DX Journal: How do you know when to modify your approach or give up when dealing with transformation in a large organization?
Hopkins: I didn’t do a great job of it at the beginning. I pushed an entrepreneurial agenda at an entrepreneurial pace, and very quickly ran headlong into blockers. I had to adapt and use an experimentation model. I tried different levels of throttle until I got to a point where the organization was willing to accept it. I learned to read the frustration on peoples’ faces saying “okay, no more, Dean. I can’t take any more of this” and built relationships with people where they were able to tell me that.
I was able to adapt and adjust my own style to better reflect the environment. Then over 12 years, I gradually increased the tolerance for risk-taking and for change within the organization. I would work with specific people to help them increase their ability to drive change. What was first gear early on, became second and third gear closer to the end of my tenure. Ultimately, the organization became much more comfortable with making change at a higher rate.
DX Journal: What’s a scale lesson you learned the hard way?
Hopkins: I learned to hire slowly and fire quickly based on fit. One rotten apple really can spoil the bunch. As part of this, I learned to listen very closely to my people. The people on my team knew about someone that didn’t fit long before I did. By listening, and taking quick action, I saw the immediate positive impact on culture.
Finally, I learned the value of getting out of the way. By fully trusting people, providing them good direction and support when needed, it activates them to reach their full potential. All of these were learned through many failed attempts, and I have the scar tissue to prove it.
DX Journal: What signals do you use to know you’re on the right path when you start to scale something and you’re trying to measure if it’s working?

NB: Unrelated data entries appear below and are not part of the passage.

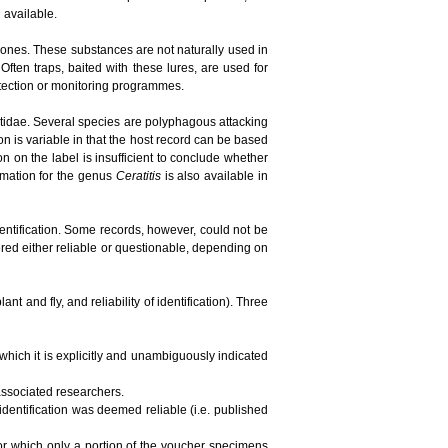
n available.
ones. These substances are not naturally used in
ften traps, baited with these lures, are used for
detection or monitoring programmes.
phritidae. Several species are polyphagous attacking
ion is variable in that the host record can be based
tion on the label is insufficient to conclude whether
ormation for the genus
Ceratitis
is also available in
dentification. Some records, however, could not be
red either reliable or questionable, depending on
t and fly, and reliability of identification). Three
 which it is explicitly and unambiguously indicated
 associated researchers.
 identification was deemed reliable (i.e. published
 for which only a portion of the voucher specimens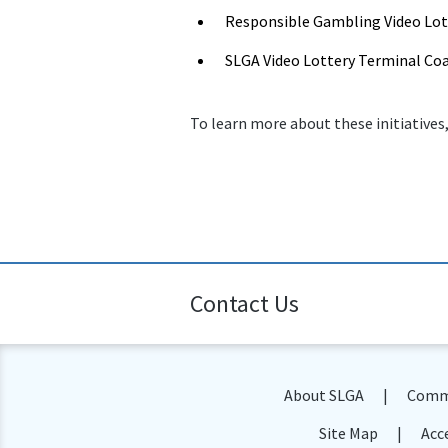
Responsible Gambling Video Lot
SLGA Video Lottery Terminal Co
To learn more about these initiatives,
Contact Us
About SLGA
Commu
Site Map
Acce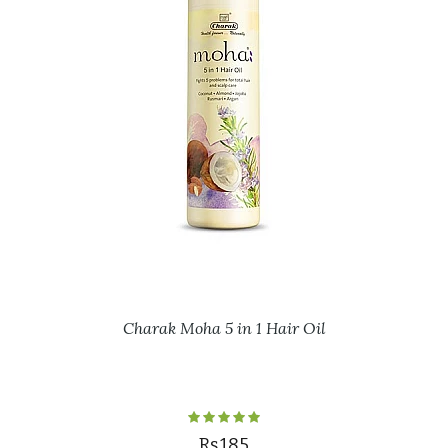
Charak Moha 5 in 1 Hair Oil
Rs.185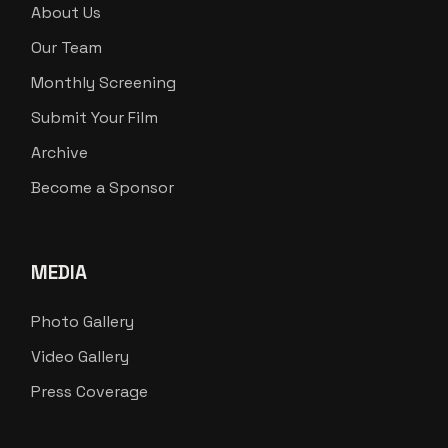
About Us
Our Team
Monthly Screening
Submit Your Film
Archive
Become a Sponsor
MEDIA
Photo Gallery
Video Gallery
Press Coverage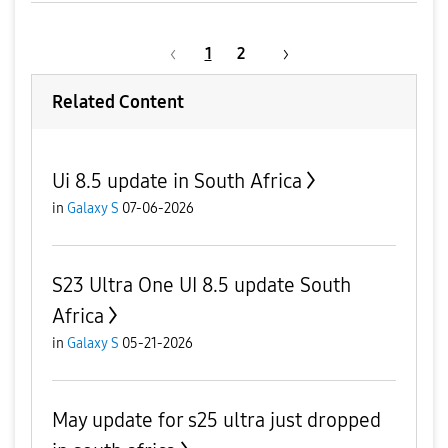
1
2
Related Content
Ui 8.5 update in South Africa
in
Galaxy S
07-06-2026
S23 Ultra One UI 8.5 update South
Africa
in
Galaxy S
05-21-2026
May update for s25 ultra just dropped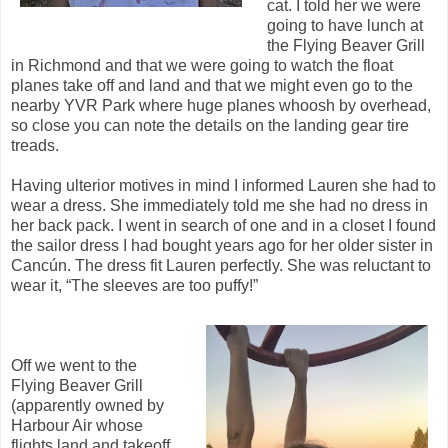
cat. I told her we were
going to have lunch at
the Flying Beaver Grill
in Richmond and that we were going to watch the float
planes take off and land and that we might even go to the
nearby YVR Park where huge planes whoosh by overhead,
so close you can note the details on the landing gear tire
treads.
Having ulterior motives in mind I informed Lauren she had to
wear a dress. She immediately told me she had no dress in
her back pack. I went in search of one and in a closet I found
the sailor dress I had bought years ago for her older sister in
Cancún. The dress fit Lauren perfectly. She was reluctant to
wear it, “The sleeves are too puffy!”
Off we went to the
Flying Beaver Grill
(apparently owned by
Harbour Air whose
flights land and takeoff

Hopkins: One of the reasons we were able to survive at Cyberplex — both the growth and the decline — is that we had very good leading indicators of the business. We had invested heavily to try and understand what our funnel looked like, what our planned capacity was, and we had the metrics dialed in. Every month and every quarter, we constantly refined our ratios so we had a really good sense of what was coming. When things started falling off the cliff, we trusted our instruments and started acting accordingly.